● **DATA PROVIDED**:

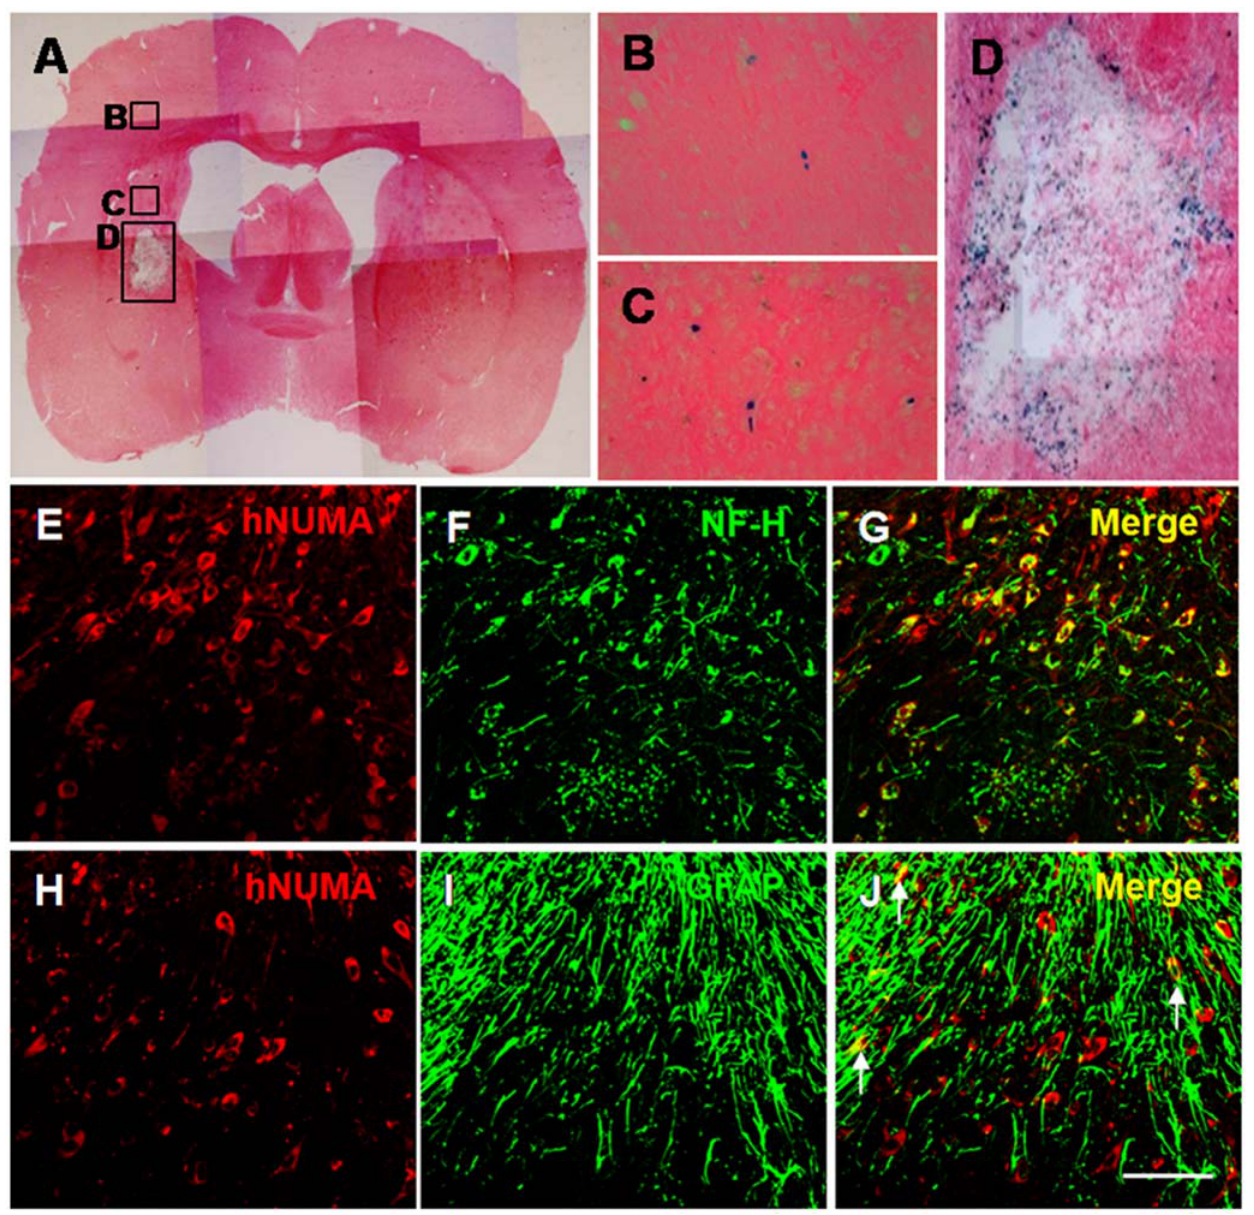
Figure 4. LacZ (beta-galactosidase)-labeled F3.Akt1 human NSCs in intracerebral hemorrhage (ICH) mouse brain at 2 weeks post- transplantation. A: One week after an ICH lesion (an intrastriatal injection of collagenase), LacZ -labeled F3.Akt1 NSCs were transplanted into the cortex overlying the ICH lesion. Two weeks post-transplantation, LacZ-positive F3.Akt1 NSCs were found to migrate extensively into the hemorrhage core and surrounding brain sites. Bar indicates 50 m m. B–D: Higher magnification of indicated areas. Bar indicates 20 m m. E–G: Double immunofluorescent staining of engrafted F3.Akt1 human NSCs in ICH mouse brain 8 weeks post-transplantation. F3.Akt1 NSCs in the lesion sites are found to differentiate into neurons as shown by double staining of human nuclear matrix antigen (hNuMA) and neurofilament protein (NF-H, a neuron specific marker). H–J: F3.Akt1 human NSCs in the lesion sites are found to differentiate into astrocytes (arrows) as shown by double staining of human nuclear matrix antigen (hNuMA) and glial fibrillary acidic protein (GFAP, an astrocyte specific marker). Bar indicates 20 m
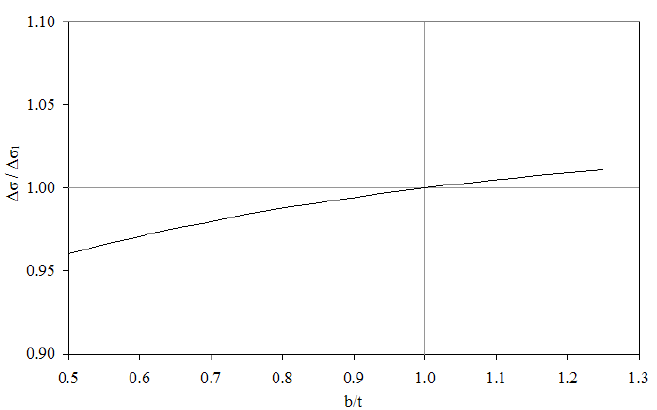
Figura 2: Variazione prevedibile della resistenza a fatica  σ a parità di numero di cicli n al variare dello spessore b del cordone di saldatura, per T/t = 3. Valore di riferimento  σ 1 relativo al caso b/t = 1. Saldatura a completa penetrazione.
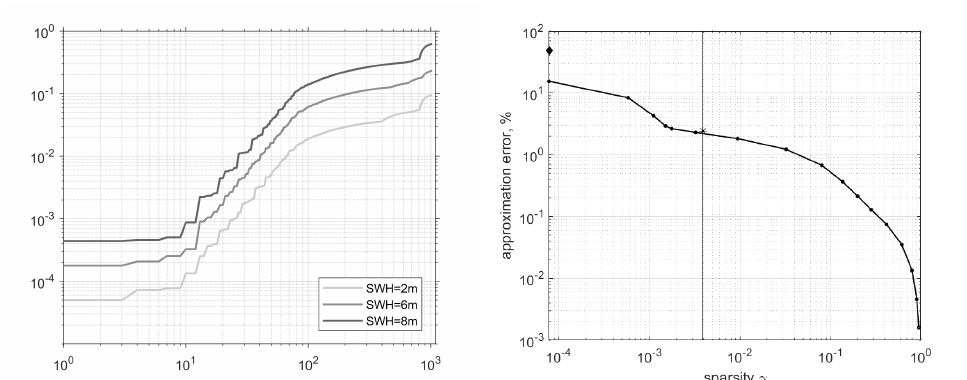
Figure 2. ( Left ) Eigenvalues of the expansion matrix in Equation (10) computed for three different values of SWH field at 2 km resolution. ( Right ) Dependence of the precision matrix approximation error on the fraction γ of non-zero elements in a matrix. Consecutive (from left to right) dots along the graph correspond to two-time reduction of the threshold value eliminating small matrix elements to obtain an approximation. Thin vertical line corresponds to sparsity of the block-diagonal approximation. Diamond and asterisk mark approximation errors obtained, respectively, by inverting the diagonal of R , and keeping only block-diagonal elements of the precision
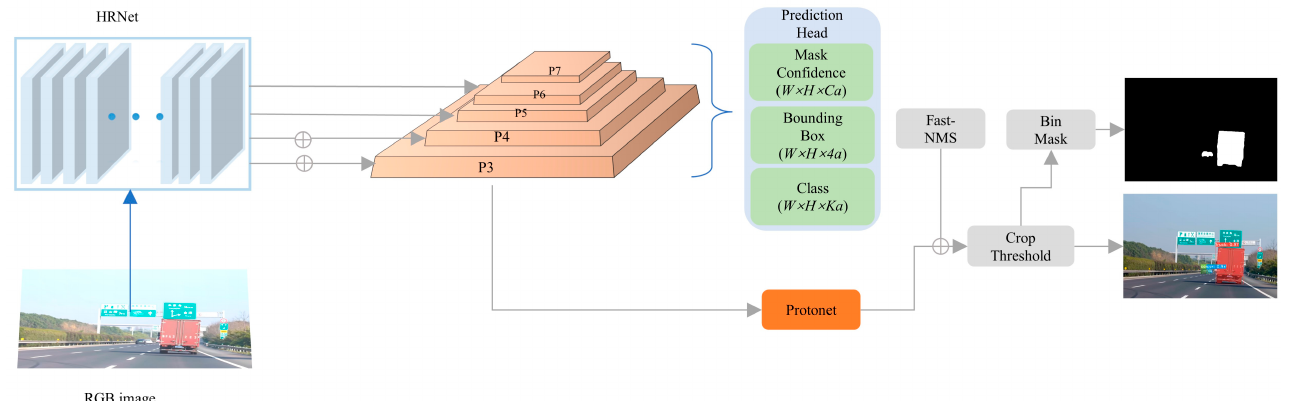
Figure 3. YOLACT-Road improves instance segmentation. HRNet is the high-resolution network, HRFPN is the feature pyramid of the backbone network channel, and P3–P7 are FPN-based feature map layers. The network’s prediction head is the mask coefficient prediction head, the bounding box prediction head, the category prediction head, W, H, Ca, 4a, and Ka. The prototype network runs parallel to the prediction head. The GPU matrix operations-based binarization mask module generates masks. Mask Filters preprocesses masks.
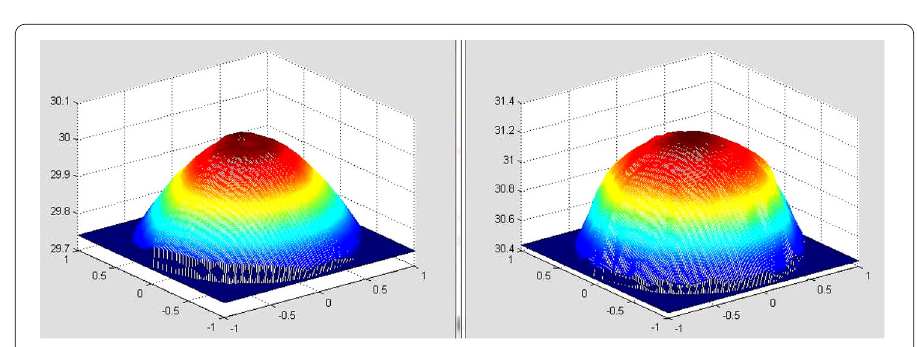
Figure 7 The surfaces ( f on the left and g on the right) of the beam shaping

● **YOUR TASK**: The listing above must be given again exactly, minus its pictures.

● **RESPONSE TO THE TASK**:
Figure 4. LacZ (beta-galactosidase)-labeled F3.Akt1 human NSCs in intracerebral hemorrhage (ICH) mouse brain at 2 weeks post- transplantation. A: One week after an ICH lesion (an intrastriatal injection of collagenase), LacZ -labeled F3.Akt1 NSCs were transplanted into the cortex overlying the ICH lesion. Two weeks post-transplantation, LacZ-positive F3.Akt1 NSCs were found to migrate extensively into the hemorrhage core and surrounding brain sites. Bar indicates 50 m m. B–D: Higher magnification of indicated areas. Bar indicates 20 m m. E–G: Double immunofluorescent staining of engrafted F3.Akt1 human NSCs in ICH mouse brain 8 weeks post-transplantation. F3.Akt1 NSCs in the lesion sites are found to differentiate into neurons as shown by double staining of human nuclear matrix antigen (hNuMA) and neurofilament protein (NF-H, a neuron specific marker). H–J: F3.Akt1 human NSCs in the lesion sites are found to differentiate into astrocytes (arrows) as shown by double staining of human nuclear matrix antigen (hNuMA) and glial fibrillary acidic protein (GFAP, an astrocyte specific marker). Bar indicates 20 m
Figura 2: Variazione prevedibile della resistenza a fatica  σ a parità di numero di cicli n al variare dello spessore b del cordone di saldatura, per T/t = 3. Valore di riferimento  σ 1 relativo al caso b/t = 1. Saldatura a completa penetrazione.
Figure 2. ( Left ) Eigenvalues of the expansion matrix in Equation (10) computed for three different values of SWH field at 2 km resolution. ( Right ) Dependence of the precision matrix approximation error on the fraction γ of non-zero elements in a matrix. Consecutive (from left to right) dots along the graph correspond to two-time reduction of the threshold value eliminating small matrix elements to obtain an approximation. Thin vertical line corresponds to sparsity of the block-diagonal approximation. Diamond and asterisk mark approximation errors obtained, respectively, by inverting the diagonal of R , and keeping only block-diagonal elements of the precision
Figure 3. YOLACT-Road improves instance segmentation. HRNet is the high-resolution network, HRFPN is the feature pyramid of the backbone network channel, and P3–P7 are FPN-based feature map layers. The network’s prediction head is the mask coefficient prediction head, the bounding box prediction head, the category prediction head, W, H, Ca, 4a, and Ka. The prototype network runs parallel to the prediction head. The GPU matrix operations-based binarization mask module generates masks. Mask Filters preprocesses masks.
Figure 7 The surfaces ( f on the left and g on the right) of the beam shaping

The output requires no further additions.